D’ailleurs, pas de photos pour le placement de ces renforts. Mavic a développé sa technique et ses propres outils pour les mettre en place et n’a pas envie d’être copié… De même pour l’opération qui permet de lier la structure que nous venons de fabriquer et la partie « haute » de la jante, c’est-à-dire le fond où prend appui la valve et un morceau des flancs côté intérieur.
Une fois que tout ce petit monde est relié et a pris la forme d’une roue grâce au moule, direction le four. Cette fois-ci les photos sont autorisées, mais pas de trop près car la marque garde le secret sur le processus précis de cuisson. Tout ce que l’on sait, c’est que cela passe par plusieurs phases à différentes températures et que c’est plutôt rapide : nous avons à peine eu le temps de faire un tour de cette partie bien plus active du bâtiment que notre jante était prête. La cuisson du carbone, c’est comme celle du pain du boulanger : ce n’est pas évident, cela fait appel à l’expérience, cela passe par des essais/erreurs et surtout, chacun garde sa recette jalousement.
Dernières touches
Dernière étape de fabrication que nous verrons aujourd’hui, la finition.
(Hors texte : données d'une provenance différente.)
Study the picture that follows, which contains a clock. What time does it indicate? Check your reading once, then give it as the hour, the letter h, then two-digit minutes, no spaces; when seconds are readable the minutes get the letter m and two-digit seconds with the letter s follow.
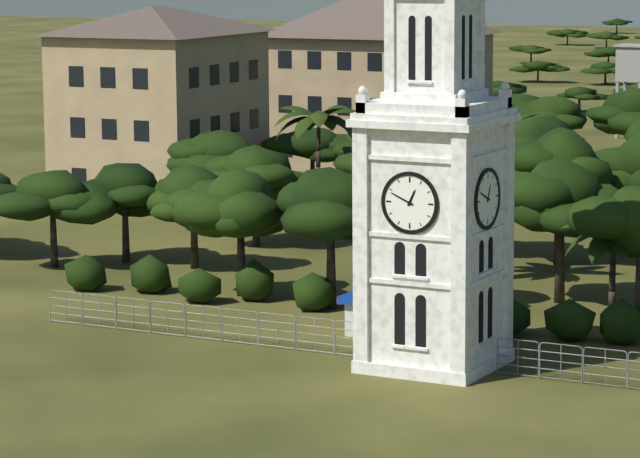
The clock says 12h49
Pas de vernis, de peinture ou quoi que ce soit sur ces jantes, le carbone est laissé tel qu’il est, mais il faut nettoyer l’excédent de résine et surtout retirer la vessie. Cette dernière, qui prend place à l’intérieur de la jante et permet de plaquer le carbone contre les parois du moule pendant la cuisson, est extraite par le trou de valve. Une autre petite source de gain de poids, comparé à une jante plus simple où la vessie resterait en place. En revanche, ça ne change rien sur le côté pratique : entre les pressions importantes pendant la cuisson et le vide réalisé pour la retirer, une vessie est soumise à de très fortes contraintes et Mavic ne peut pas prendre le risque d’avoir une quelconque fuite. Chaque vessie est donc à usage unique.
Le nettoyage de la jante ne prend que quelques dizaines de secondes sur notre roue de VTT car l’opération est simple, mais sur d’autres produits plus complexes, cela peut demander beaucoup plus de temps. Pour les Cosmic Ultimate T entièrement en carbone (moyeu, rayons et jante) que nous évoquions plus haut par exemple, chaque roue nécessite entre 2 et 8 h de travail manuel.
Ensuite, c’est perçage des trous de rayons, pose des stickers puis assemblage, pour obtenir une Crossmax SL Ultimate complète. Si Mavic donne l’impression d’être un « géant » de la roue, beaucoup d’opérations restent encore manuelles et la marque n’est pas si éloignée des artisans à certains égards. Ainsi, la tension des rayons est vérifiée et ajustée à la main sur chaque roue produite, qu’elle soit en aluminium et assemblée à Saint-Triviers ou en carbone et montée en Roumanie.
Un bref détour par l’atelier d’usinage nous permet de comprendre rapidement les différentes étapes de fabrication d’un moyeu, à partir d’un lopin d’aluminium de quelques centaines de grammes.
Après cela, la roue est enfin prête… mais pas forcément à être mise sur le marché. Si c’est un prototype ou tout simplement un échantillon d’un lot de production, elle peut aussi prendre la direction du laboratoire qualité pour y passer toute une batterie de tests.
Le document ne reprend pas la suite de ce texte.